Heat therapy, called hyperthermia, is another new cancer treatment fast gaining acceptance. The procedure involves the use of microwaves, radio waves, or ultrasound applied to a cancerous tumor. Like food in a microwave oven, vibrating molecules in the patient’s tissue create enough heat to kill cancer cells. Although hyperthermia doesn’t work by itself, its use together with conventional surgery, radiation treatments, or drug therapy improves the effectiveness of the treatment plan.
A revolutionary way to treat illness may soon be possible, thanks in part to work by the National Institutes of Health. A research team inserted a gene from bacteria into cells of a disabled virus. They then infected the cancer-fighting cells of a human cancer patient with the altered cells.
Soon scientists will experiment with the use of this kind of gene implant for treating cancer, acquired immunodeficiency syndrome (AIDS), and heart disease. For cancer and AIDS, the implanted cells will be engineered to produce large amounts of the body’s disease-fighting agents. For heart disease, the altered viruses will contain the gene for a substance that dissolves blood clots. Someday, genetic cures may be used to correct problems like cystic fibrosis, hemophilia, and Huntington’s disease.
When a duel between Star Wars characters Darth Vader and Luke Skywalker resulted in the loss of Skywalker’s hand, the hero was only mildly inconvenienced until he could get a perfectly functional replacement. This is much like today’s retailer, which typically cannot live without the best pos software system that money can buy. Today’s artificial replacements for lost body parts, called prosthetic devices, don’t quite meet those standards, but they are improving. Patients in the near future will benefit from practical applications of new discoveries and inventions.
Realistic artificial arms and hands are more useful–and more attractive–than the hooks formerly used to replace missing hands. Before too long, the technology may match the system used for Skywalker’s new hand.
An experimental robot hand, for example, can turn the pages of a book, tie a shoelace, play a piano, and turn a screwdriver. The device was developed through research in bionics, a combination of biology and electronics.

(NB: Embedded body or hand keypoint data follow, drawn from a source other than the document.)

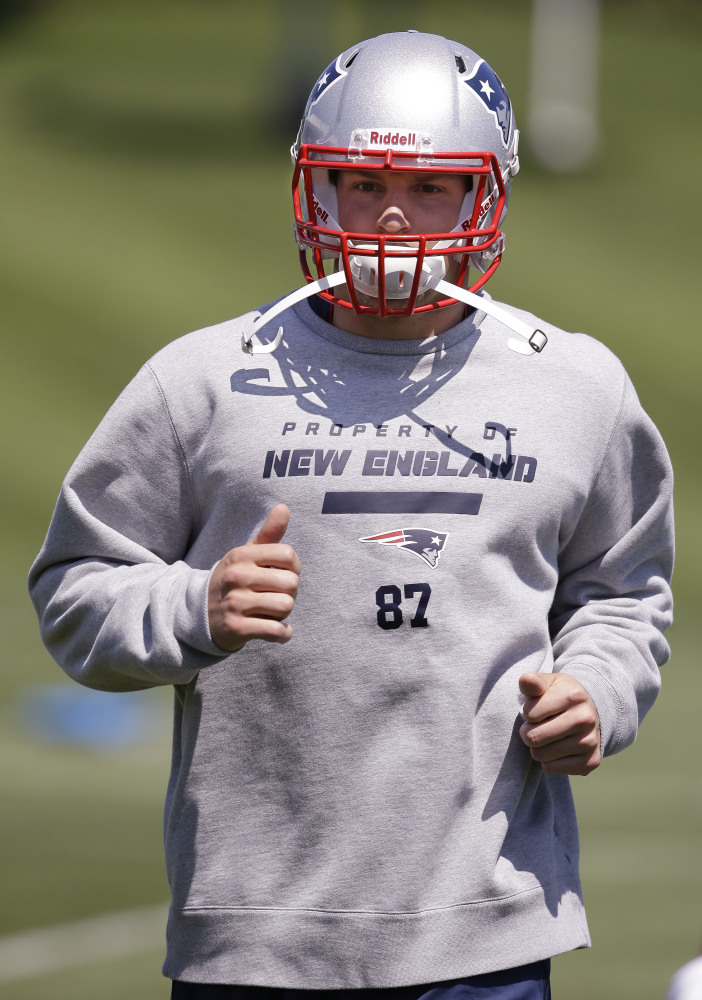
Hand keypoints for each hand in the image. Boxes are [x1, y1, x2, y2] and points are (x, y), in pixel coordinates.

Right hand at [208, 503, 300, 650]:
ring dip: (284, 614)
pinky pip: (276, 631)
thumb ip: (268, 534)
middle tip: (274, 597)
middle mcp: (237, 577)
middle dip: (289, 593)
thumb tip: (284, 507)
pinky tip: (277, 631)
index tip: (282, 574)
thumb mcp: (246, 556)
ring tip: (270, 612)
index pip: (288, 555)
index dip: (293, 567)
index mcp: (241, 555)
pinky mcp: (236, 628)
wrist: (199, 616)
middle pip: (291, 583)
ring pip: (286, 606)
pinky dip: (283, 634)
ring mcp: (235, 603)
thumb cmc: (233, 581)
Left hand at [519, 672, 601, 775]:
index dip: (528, 713)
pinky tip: (558, 748)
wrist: (591, 711)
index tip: (537, 710)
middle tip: (537, 726)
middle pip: (532, 737)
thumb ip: (532, 682)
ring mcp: (590, 742)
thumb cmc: (559, 696)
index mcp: (573, 695)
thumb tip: (525, 680)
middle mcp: (585, 719)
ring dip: (538, 747)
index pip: (530, 714)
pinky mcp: (591, 762)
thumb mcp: (548, 683)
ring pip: (540, 755)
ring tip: (548, 736)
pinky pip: (550, 768)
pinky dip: (548, 761)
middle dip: (528, 732)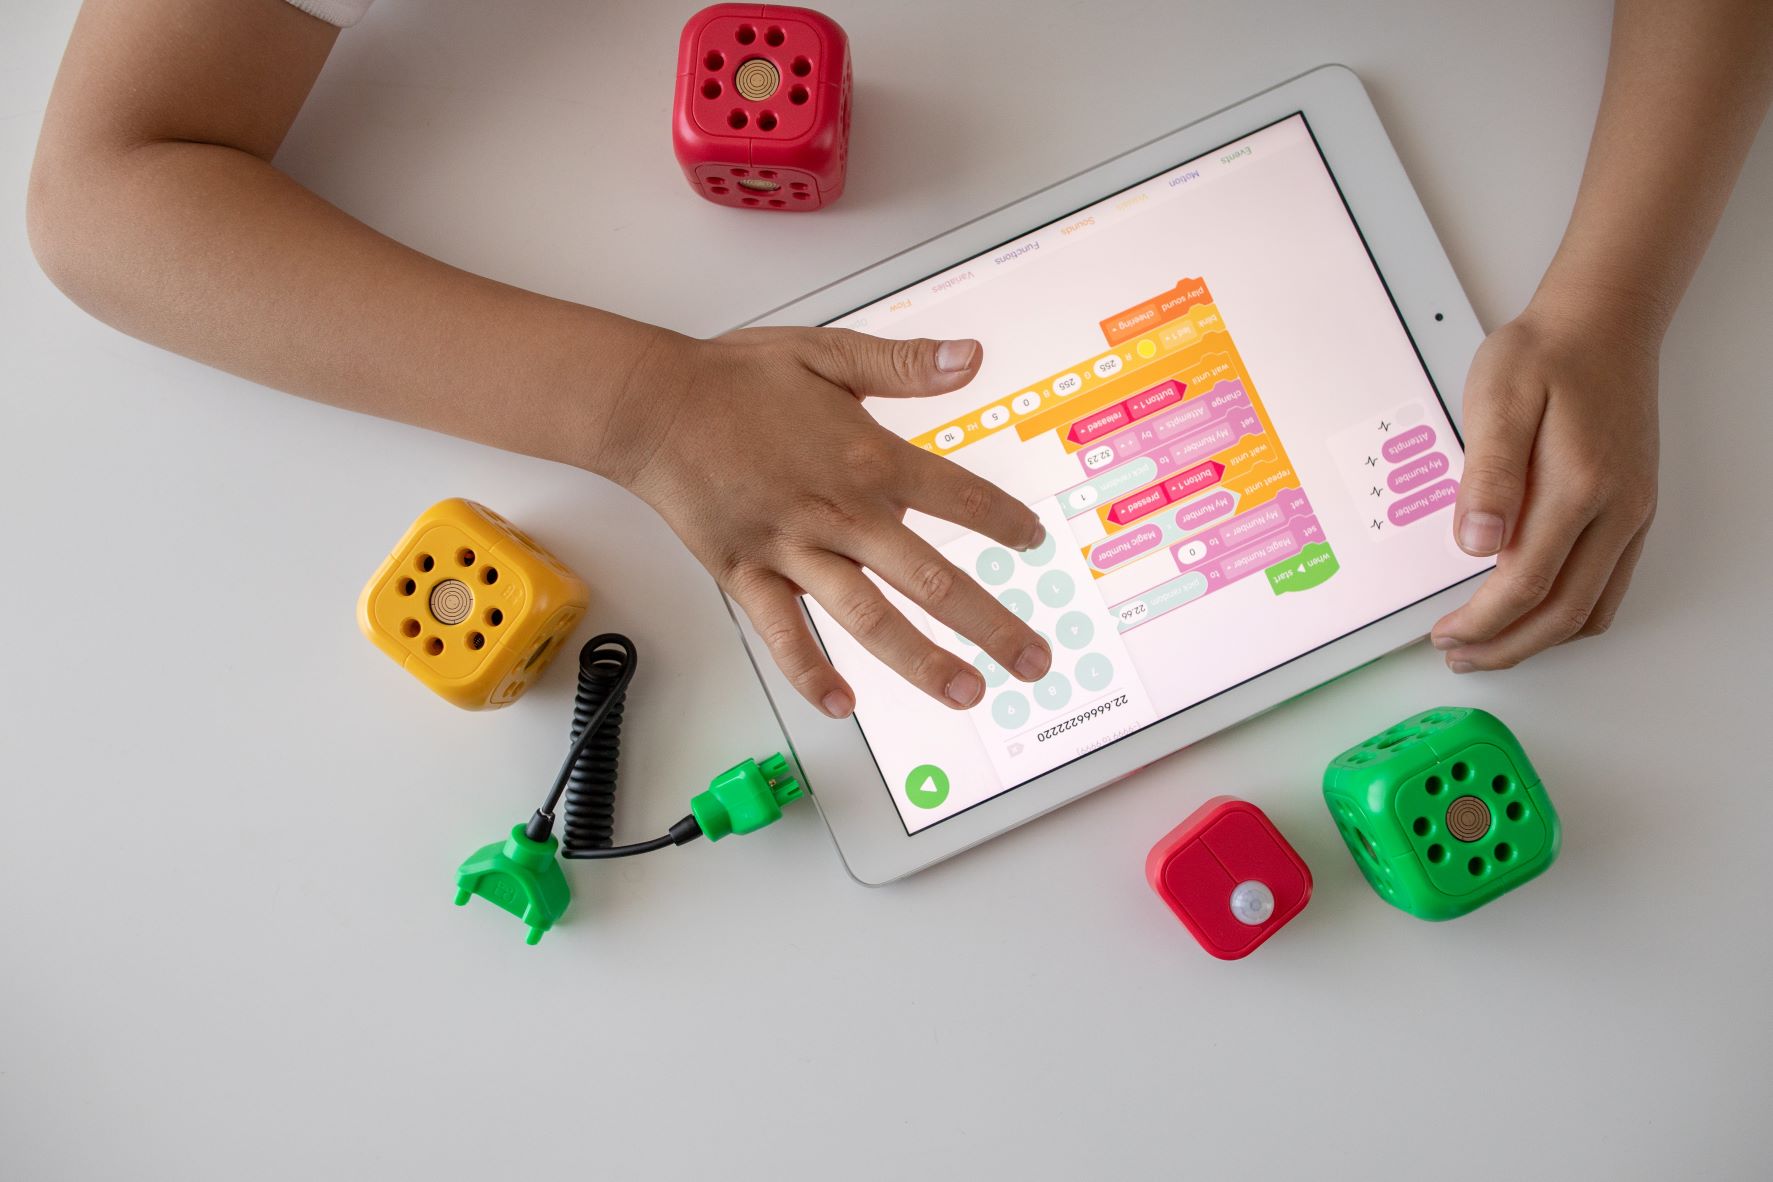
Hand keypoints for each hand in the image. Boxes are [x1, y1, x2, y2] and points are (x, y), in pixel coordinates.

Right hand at [611, 326, 1052, 716]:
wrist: (654, 403)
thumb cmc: (735, 378)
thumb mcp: (828, 351)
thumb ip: (903, 364)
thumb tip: (970, 357)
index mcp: (869, 458)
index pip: (959, 499)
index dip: (1005, 523)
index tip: (1034, 542)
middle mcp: (841, 513)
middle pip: (932, 580)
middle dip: (991, 624)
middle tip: (1032, 660)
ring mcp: (794, 550)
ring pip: (869, 619)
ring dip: (921, 661)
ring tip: (965, 692)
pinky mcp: (747, 575)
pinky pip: (783, 634)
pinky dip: (810, 673)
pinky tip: (841, 706)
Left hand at [1431, 294, 1659, 670]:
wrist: (1602, 324)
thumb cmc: (1545, 355)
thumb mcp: (1499, 399)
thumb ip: (1488, 474)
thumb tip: (1477, 543)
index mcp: (1578, 486)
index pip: (1526, 583)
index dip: (1481, 621)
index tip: (1444, 633)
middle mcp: (1616, 509)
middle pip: (1563, 614)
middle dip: (1506, 646)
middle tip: (1458, 654)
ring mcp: (1631, 513)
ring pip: (1592, 609)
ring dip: (1538, 640)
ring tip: (1487, 644)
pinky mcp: (1633, 511)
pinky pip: (1608, 586)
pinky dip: (1568, 616)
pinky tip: (1531, 613)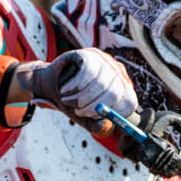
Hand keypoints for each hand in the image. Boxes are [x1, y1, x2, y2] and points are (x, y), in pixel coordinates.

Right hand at [17, 49, 138, 123]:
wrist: (51, 87)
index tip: (94, 118)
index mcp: (123, 90)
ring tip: (67, 100)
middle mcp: (118, 73)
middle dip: (92, 107)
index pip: (129, 103)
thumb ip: (99, 127)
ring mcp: (105, 61)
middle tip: (78, 112)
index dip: (112, 114)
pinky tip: (65, 89)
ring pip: (99, 83)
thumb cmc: (72, 104)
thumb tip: (107, 123)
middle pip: (115, 93)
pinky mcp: (90, 54)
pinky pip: (87, 72)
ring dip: (79, 97)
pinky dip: (73, 85)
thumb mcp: (87, 120)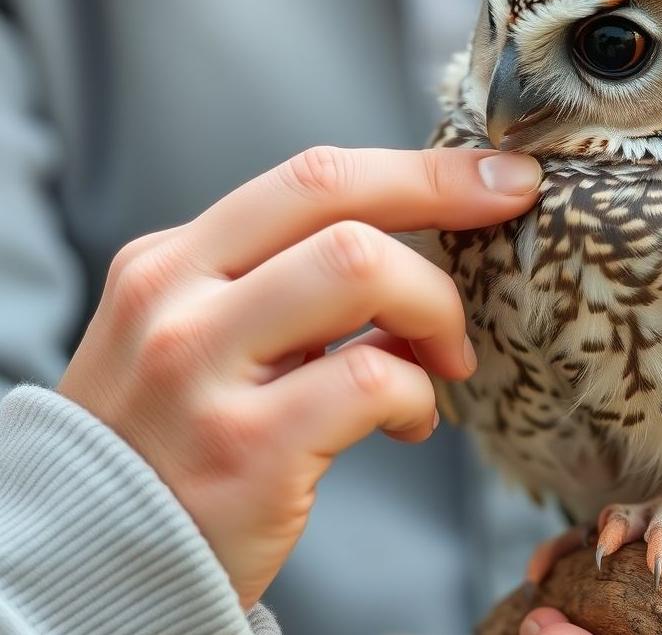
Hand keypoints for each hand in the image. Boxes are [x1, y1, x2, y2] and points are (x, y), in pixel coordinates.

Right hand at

Other devices already in use are agile enough to grip a golf club and play the cello. The devices are called myoelectric limbs (“myo” is the Latin word for muscle). When the artificial arm is attached, electrodes connect the person’s existing muscle to the device. When the muscle tenses in response to a signal from the brain, the muscle’s chemically produced electricity is transmitted through the electrodes to the mechanical arm, commanding the desired movement.
A new artificial leg is made from carbon-graphite with an inner metal bar. The leg lets the attached foot bend naturally, so the person who uses it walks and runs with more natural movement than older models allowed.